Agreed: many "boomers" were born in 1940 and after. But even the word 'boomers' bothers me.
I was in college in NYC from 1960-1964 and stayed in Manhattan until the early 70's.
There was a huge variety of us in the counter-culture, but it was a palpably intense and political time. Some of course went into bombing etc which most of us found horrific. But nearly all I knew then shared these things: We were avid in our anti-Vietmam rallies, and we felt we helped end that hidous war. We took grass, mj or whatever we called it. We didn't all drop out (many of us could not afford to) but we in major cities did feel the huge shift from the conventional fifties.
We didn't have to comb our hair. We could wear whatever was comfy, mini-skirts for some, jeans and tie dye shirts for others. We could sit togther and not speak and not be phony. We went, most, to Washington Marches and less of us to the South to help with the horrors of segregation. We listened to the same music, unlike now, which were mainly 10-15 albums (Laura Nyro; Bob Dylan, Joan Collins, Joni Mitchell, the Beathes, Procol Harum to name a few). By 1967 we were joining women's groups. We were against sexism after we were against racism. We were against authority, wary as we said of anyone over 30. We were naive but intensely engaged and therefore happy. We had no big leaders, contrary to the media hype about Abby and Jerry and others. We had a LOT of sex and no fear of AIDS; we had confusion about selling out and didn't want to. Some were social activists. Some were druggies, (Haight Ashbury) and as mentioned the few who turned to violence were basically shunned by us (The Weather Underground). But most of all it was a time of acceptance and love, the be-ins, and of being au natural not dressed for success.

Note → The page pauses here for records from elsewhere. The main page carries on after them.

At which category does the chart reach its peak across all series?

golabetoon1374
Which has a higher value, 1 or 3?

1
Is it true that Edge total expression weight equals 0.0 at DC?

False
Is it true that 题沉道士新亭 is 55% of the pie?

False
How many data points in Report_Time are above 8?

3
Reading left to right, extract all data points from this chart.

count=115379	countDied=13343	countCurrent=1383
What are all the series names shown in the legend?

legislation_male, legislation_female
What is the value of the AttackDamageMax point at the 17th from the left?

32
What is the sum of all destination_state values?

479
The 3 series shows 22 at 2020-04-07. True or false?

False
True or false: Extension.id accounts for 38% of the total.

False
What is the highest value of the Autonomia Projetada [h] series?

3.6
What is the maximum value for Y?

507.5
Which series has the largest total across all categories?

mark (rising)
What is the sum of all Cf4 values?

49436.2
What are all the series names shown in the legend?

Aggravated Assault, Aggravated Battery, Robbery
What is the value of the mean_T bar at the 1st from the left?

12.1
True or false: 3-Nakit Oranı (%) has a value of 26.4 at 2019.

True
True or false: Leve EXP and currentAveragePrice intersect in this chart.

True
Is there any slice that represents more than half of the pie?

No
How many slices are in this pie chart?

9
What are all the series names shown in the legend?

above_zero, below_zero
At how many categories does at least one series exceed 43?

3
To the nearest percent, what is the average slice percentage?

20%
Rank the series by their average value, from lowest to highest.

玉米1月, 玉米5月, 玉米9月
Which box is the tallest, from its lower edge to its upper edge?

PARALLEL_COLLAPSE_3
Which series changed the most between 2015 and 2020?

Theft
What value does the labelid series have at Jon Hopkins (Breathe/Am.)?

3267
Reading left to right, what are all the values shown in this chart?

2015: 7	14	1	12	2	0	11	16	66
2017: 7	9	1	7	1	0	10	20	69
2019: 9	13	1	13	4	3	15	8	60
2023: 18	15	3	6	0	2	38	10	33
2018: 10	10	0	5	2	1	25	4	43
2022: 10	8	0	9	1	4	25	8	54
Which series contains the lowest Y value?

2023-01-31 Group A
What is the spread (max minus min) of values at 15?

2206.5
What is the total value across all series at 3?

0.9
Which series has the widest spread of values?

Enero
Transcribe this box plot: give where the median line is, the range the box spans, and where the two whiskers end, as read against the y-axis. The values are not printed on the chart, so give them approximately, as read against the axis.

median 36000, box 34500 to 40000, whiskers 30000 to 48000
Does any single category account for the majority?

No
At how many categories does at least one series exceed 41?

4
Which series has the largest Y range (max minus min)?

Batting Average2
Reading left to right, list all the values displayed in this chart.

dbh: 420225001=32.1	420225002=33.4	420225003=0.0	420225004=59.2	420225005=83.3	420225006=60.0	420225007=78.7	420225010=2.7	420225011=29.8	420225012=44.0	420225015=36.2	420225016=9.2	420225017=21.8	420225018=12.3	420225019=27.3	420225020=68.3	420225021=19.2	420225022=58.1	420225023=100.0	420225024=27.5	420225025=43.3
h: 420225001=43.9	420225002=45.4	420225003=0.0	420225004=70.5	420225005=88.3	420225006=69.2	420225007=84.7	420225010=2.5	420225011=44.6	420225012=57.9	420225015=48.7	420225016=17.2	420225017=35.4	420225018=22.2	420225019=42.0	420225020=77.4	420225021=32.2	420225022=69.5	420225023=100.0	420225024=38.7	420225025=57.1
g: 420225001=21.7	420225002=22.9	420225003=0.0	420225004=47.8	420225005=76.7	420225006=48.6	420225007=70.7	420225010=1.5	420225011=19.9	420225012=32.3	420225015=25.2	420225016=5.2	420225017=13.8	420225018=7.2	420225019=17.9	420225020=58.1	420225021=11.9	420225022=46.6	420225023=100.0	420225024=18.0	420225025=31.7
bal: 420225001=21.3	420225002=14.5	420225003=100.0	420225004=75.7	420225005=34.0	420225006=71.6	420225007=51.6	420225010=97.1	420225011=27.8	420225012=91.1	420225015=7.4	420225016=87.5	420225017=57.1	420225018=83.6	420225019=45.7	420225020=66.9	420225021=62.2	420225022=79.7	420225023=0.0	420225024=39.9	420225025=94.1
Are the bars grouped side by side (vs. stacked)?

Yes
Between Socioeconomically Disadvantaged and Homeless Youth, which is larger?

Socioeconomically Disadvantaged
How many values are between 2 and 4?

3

Those from weathlier families could afford to drop out and tune in with Acid and making beads, but most of us could not leave graduate school, due to being working class. however school was more radical, our readings were more radical (Franz Fanon and Herbert Marcuse)/ We in the universities were big on reading, an enviable thing, and we read everything we could and studied political science and psychology and did not subcribe to those book of the month middle brow books that lined our parents bookcases. We were indeed unique, esp after the assination of JFK, in 1963 and on thru the deaths of MLK and then Bobby Kennedy in 1968, and we were happy. We most of us didn't get married as quickly as the former generation and
to end, I can say that the birth of that era gave birth to many of us who still share such values as protesting war, as dressing casually, as not living for money but for making a contribution however unformed or often. We were not the greatest but the luckiest of youths. We had cohesion and a telepathic relation to youths in Paris, and Berkeley and loved NYC because no one was snobbish and most among us were equalitarian. Yes, I look back and can say, compared with our kids and our parents, we WERE THE LUCKIEST GENERATION esp in the big cities, where no one was a stranger, nothing like now.